We take up the theme of molecular handedness by way of the observation of the rotation of plane polarised light by materials. We re-enact the deduction of molecular asymmetry by Pasteur in 1847, when he solved the mystery of the multiple tartaric acids. We look at the separation of right and left handed molecules - resolution - and we look at how handed molecules associate in special ways, particularly when they contain an OH group. We shall illustrate this association with very recent work on reactions at surfaces and in Lecture 5 see how such association produces the spiral (helical) molecules upon which life depends.


From the 1992 lecture brochure:

We are set apart from other animals both by the use of language whose control is normally located in the left side of the brain and by the fact that unlike most other animals, which have mixed handedness, we are predominantly right-handed.
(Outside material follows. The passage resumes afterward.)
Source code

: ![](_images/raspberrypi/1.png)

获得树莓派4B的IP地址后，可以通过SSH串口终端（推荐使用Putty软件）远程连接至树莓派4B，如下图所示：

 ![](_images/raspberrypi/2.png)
Recent speculations have focused on the possibility that these two attributes are interconnected genetically, a link that could lead to an understanding of the neurobiology of language and its molecular biological basis.
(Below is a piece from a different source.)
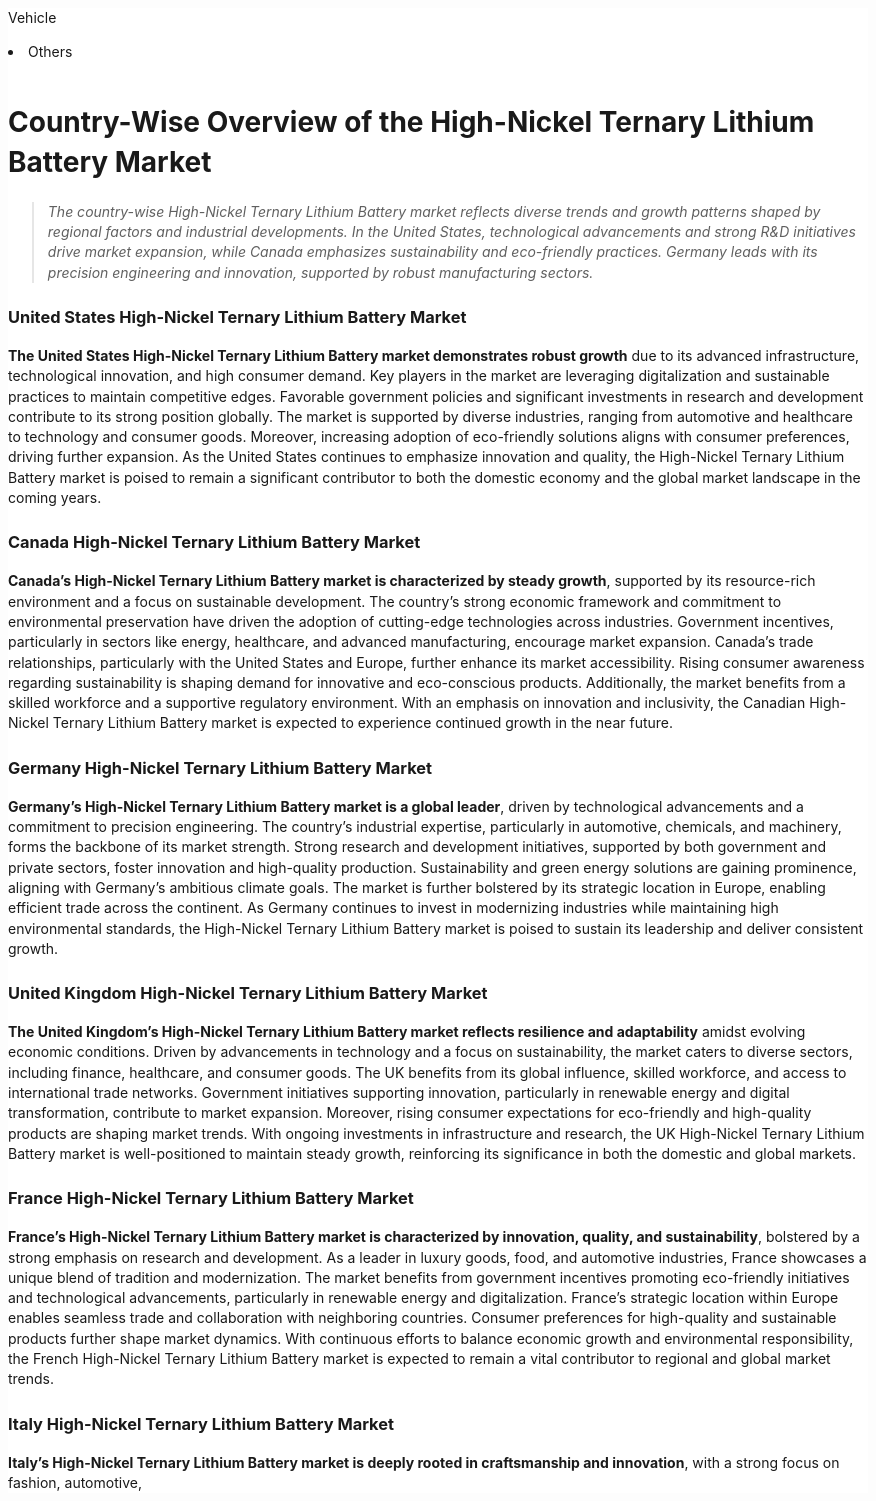 Vehicle</li><li>Others</li></ul><h1><span class="">Country-Wise Overview of the High-Nickel Ternary Lithium Battery Market<br /></span></h1><blockquote><p><em><span class="">The country-wise High-Nickel Ternary Lithium Battery market reflects diverse trends and growth patterns shaped by regional factors and industrial developments. In the United States, technological advancements and strong R&amp;D initiatives drive market expansion, while Canada emphasizes sustainability and eco-friendly practices. Germany leads with its precision engineering and innovation, supported by robust manufacturing sectors.</span></em></p></blockquote><h3><strong>United States High-Nickel Ternary Lithium Battery Market</strong></h3><p><strong>The United States High-Nickel Ternary Lithium Battery market demonstrates robust growth</strong> due to its advanced infrastructure, technological innovation, and high consumer demand. Key players in the market are leveraging digitalization and sustainable practices to maintain competitive edges. Favorable government policies and significant investments in research and development contribute to its strong position globally. The market is supported by diverse industries, ranging from automotive and healthcare to technology and consumer goods. Moreover, increasing adoption of eco-friendly solutions aligns with consumer preferences, driving further expansion. As the United States continues to emphasize innovation and quality, the High-Nickel Ternary Lithium Battery market is poised to remain a significant contributor to both the domestic economy and the global market landscape in the coming years.</p><h3><strong>Canada High-Nickel Ternary Lithium Battery Market</strong></h3><p><strong>Canada&rsquo;s High-Nickel Ternary Lithium Battery market is characterized by steady growth</strong>, supported by its resource-rich environment and a focus on sustainable development. The country&rsquo;s strong economic framework and commitment to environmental preservation have driven the adoption of cutting-edge technologies across industries. Government incentives, particularly in sectors like energy, healthcare, and advanced manufacturing, encourage market expansion. Canada&rsquo;s trade relationships, particularly with the United States and Europe, further enhance its market accessibility. Rising consumer awareness regarding sustainability is shaping demand for innovative and eco-conscious products. Additionally, the market benefits from a skilled workforce and a supportive regulatory environment. With an emphasis on innovation and inclusivity, the Canadian High-Nickel Ternary Lithium Battery market is expected to experience continued growth in the near future.</p><h3><strong>Germany High-Nickel Ternary Lithium Battery Market</strong></h3><p><strong>Germany&rsquo;s High-Nickel Ternary Lithium Battery market is a global leader</strong>, driven by technological advancements and a commitment to precision engineering. The country&rsquo;s industrial expertise, particularly in automotive, chemicals, and machinery, forms the backbone of its market strength. Strong research and development initiatives, supported by both government and private sectors, foster innovation and high-quality production. Sustainability and green energy solutions are gaining prominence, aligning with Germany&rsquo;s ambitious climate goals. The market is further bolstered by its strategic location in Europe, enabling efficient trade across the continent. As Germany continues to invest in modernizing industries while maintaining high environmental standards, the High-Nickel Ternary Lithium Battery market is poised to sustain its leadership and deliver consistent growth.</p><h3><strong>United Kingdom High-Nickel Ternary Lithium Battery Market</strong></h3><p><strong>The United Kingdom&rsquo;s High-Nickel Ternary Lithium Battery market reflects resilience and adaptability</strong> amidst evolving economic conditions. Driven by advancements in technology and a focus on sustainability, the market caters to diverse sectors, including finance, healthcare, and consumer goods. The UK benefits from its global influence, skilled workforce, and access to international trade networks. Government initiatives supporting innovation, particularly in renewable energy and digital transformation, contribute to market expansion. Moreover, rising consumer expectations for eco-friendly and high-quality products are shaping market trends. With ongoing investments in infrastructure and research, the UK High-Nickel Ternary Lithium Battery market is well-positioned to maintain steady growth, reinforcing its significance in both the domestic and global markets.</p><h3><strong>France High-Nickel Ternary Lithium Battery Market</strong></h3><p><strong>France&rsquo;s High-Nickel Ternary Lithium Battery market is characterized by innovation, quality, and sustainability</strong>, bolstered by a strong emphasis on research and development. As a leader in luxury goods, food, and automotive industries, France showcases a unique blend of tradition and modernization. The market benefits from government incentives promoting eco-friendly initiatives and technological advancements, particularly in renewable energy and digitalization. France&rsquo;s strategic location within Europe enables seamless trade and collaboration with neighboring countries. Consumer preferences for high-quality and sustainable products further shape market dynamics. With continuous efforts to balance economic growth and environmental responsibility, the French High-Nickel Ternary Lithium Battery market is expected to remain a vital contributor to regional and global market trends.</p><h3><strong>Italy High-Nickel Ternary Lithium Battery Market</strong></h3><p><strong>Italy&rsquo;s High-Nickel Ternary Lithium Battery market is deeply rooted in craftsmanship and innovation</strong>, with a strong focus on fashion, automotive,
In these lectures, we shall look at first our own symmetry, overall in terms of handedness and our superficial appearance, and also below the surface at our brains and other organs. Then we shall look at ourselves in the world at large, focusing on the symmetry of our fellow creatures and the artefacts that we have created. The connection of both of these to left-right relationships will be explored.

The most significant handed (chiral) objects we encounter, usually unconsciously, are the molecules that we and all of our surroundings are made of. We will look at the nature of these molecules and trace the understanding of the significance of handedness at the molecular level in the 19th century, for which it was the most far-reaching chemical realisation.

Our contact with handed molecules has profound significance in terms of, for example, sensory perceptions such as taste and smell. We can distinguish between handed molecules and this tells us that our sensory apparatus is itself handed.

Our existence depends upon the handedness of molecules both large and small and without such molecules, we would not be able to digest our food, build our bodies, or transmit our characteristics to the next generation.

We return to the opening speculation. The genes - themselves composed of handed molecules - control the development of handedness and cerebral dominance, a link that has the potential to give us an understanding of the biology of language. We leave our consideration of chirality - handedness -with an unsolved mystery. Where do chiral molecules come from?